The “Daubert standard” empowers a judge to determine whether expert testimony on ballistics tests or other evidence can be presented to a jury. The judge must decide whether the evidence is “relevant to the task at hand” and rests “on a reliable foundation.”

If the evidence is based on science, such as the ballistics tests, it must be derived from sound “scientific methodology,” the U.S. Supreme Court said in 1993.

The more stringent legal test adopted by the Maryland Supreme Court this week relies on 10 factors to assess expert testimony.
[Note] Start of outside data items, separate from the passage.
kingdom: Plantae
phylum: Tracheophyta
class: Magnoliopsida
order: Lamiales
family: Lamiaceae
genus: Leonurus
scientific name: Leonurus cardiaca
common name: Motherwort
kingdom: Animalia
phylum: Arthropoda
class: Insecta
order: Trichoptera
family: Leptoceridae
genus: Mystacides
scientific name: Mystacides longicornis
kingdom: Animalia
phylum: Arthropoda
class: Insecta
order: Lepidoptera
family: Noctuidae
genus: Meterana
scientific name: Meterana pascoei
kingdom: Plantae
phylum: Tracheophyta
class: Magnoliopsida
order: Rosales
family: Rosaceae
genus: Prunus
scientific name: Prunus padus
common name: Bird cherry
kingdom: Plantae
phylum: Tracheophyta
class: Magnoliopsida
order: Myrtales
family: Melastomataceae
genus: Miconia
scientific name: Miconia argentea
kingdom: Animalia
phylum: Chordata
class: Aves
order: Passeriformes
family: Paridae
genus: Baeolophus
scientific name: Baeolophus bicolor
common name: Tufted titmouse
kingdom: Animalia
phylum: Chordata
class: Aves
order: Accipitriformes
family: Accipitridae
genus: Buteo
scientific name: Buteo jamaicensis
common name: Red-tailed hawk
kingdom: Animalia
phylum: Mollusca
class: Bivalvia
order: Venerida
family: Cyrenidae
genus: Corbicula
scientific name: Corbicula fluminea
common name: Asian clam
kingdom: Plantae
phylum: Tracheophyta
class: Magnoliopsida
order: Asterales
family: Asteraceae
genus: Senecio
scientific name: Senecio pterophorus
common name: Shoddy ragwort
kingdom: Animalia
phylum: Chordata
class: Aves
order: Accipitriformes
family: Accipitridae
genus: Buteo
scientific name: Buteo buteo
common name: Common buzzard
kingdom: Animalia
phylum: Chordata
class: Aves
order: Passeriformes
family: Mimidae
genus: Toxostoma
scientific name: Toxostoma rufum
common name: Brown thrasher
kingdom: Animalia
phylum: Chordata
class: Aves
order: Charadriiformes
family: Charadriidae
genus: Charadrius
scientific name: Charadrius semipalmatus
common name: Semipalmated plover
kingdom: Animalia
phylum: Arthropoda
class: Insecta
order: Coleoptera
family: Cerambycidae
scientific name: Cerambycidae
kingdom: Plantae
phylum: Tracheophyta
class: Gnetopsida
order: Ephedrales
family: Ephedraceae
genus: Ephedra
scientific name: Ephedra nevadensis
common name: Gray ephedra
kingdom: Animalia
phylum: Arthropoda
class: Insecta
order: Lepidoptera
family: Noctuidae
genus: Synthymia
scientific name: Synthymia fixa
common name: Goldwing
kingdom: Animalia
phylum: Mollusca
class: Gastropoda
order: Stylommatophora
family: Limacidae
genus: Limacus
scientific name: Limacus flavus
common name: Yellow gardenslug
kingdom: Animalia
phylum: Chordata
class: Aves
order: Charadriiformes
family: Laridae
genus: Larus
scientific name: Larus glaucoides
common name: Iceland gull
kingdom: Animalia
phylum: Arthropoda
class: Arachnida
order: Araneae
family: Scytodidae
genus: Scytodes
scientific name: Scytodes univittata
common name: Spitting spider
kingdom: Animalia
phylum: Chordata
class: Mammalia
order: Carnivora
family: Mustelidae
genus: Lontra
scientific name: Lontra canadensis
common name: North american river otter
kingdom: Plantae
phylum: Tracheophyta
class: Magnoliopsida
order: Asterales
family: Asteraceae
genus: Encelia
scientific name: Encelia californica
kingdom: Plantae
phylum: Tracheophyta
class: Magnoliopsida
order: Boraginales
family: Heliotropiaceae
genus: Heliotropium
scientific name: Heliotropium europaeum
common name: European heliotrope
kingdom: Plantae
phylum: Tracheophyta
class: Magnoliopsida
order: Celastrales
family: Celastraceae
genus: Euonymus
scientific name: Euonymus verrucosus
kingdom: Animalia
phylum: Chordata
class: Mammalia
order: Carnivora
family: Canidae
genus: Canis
They include potential error rates of forensic tests and whether the technique has been reviewed by scientific peers who agree it is reliable.

Unclear in the ruling is its effect on prior criminal convictions where ballistics tests were key evidence.

“It is too soon to know whether the decision will be applied to cases that have already gone through the appellate process,” Melissa Rothstein, spokesperson for the Maryland Office of the Public Defender, told The Well News. “However, it is terrible to think that a conviction could be allowed to stand where there would have been no conviction but for the state’s use of unreliable evidence.”

She said she hopes the ruling will set precedent that causes courts to rethink other forms of scientific evidence.

“Countless individuals have been convicted on the basis of quasi-scientific evidence,” Rothstein said. “The Maryland Supreme Court’s opinion is a step in the right direction and we look forward to this type of in-depth analysis for other forensic disciplines, even those that have long been considered settled.” 

A high-profile case that relied on ballistic evidence was the prosecution of the 2002 D.C. snipers, John Muhammad and Lee Malvo. Microscopic analysis of bullets and fragments that killed 17 people and wounded 10 linked them to a Bushmaster semi-auto assault rifle police found in Muhammad’s possession.

Since then, Muhammad has been executed and Malvo is serving a life sentence.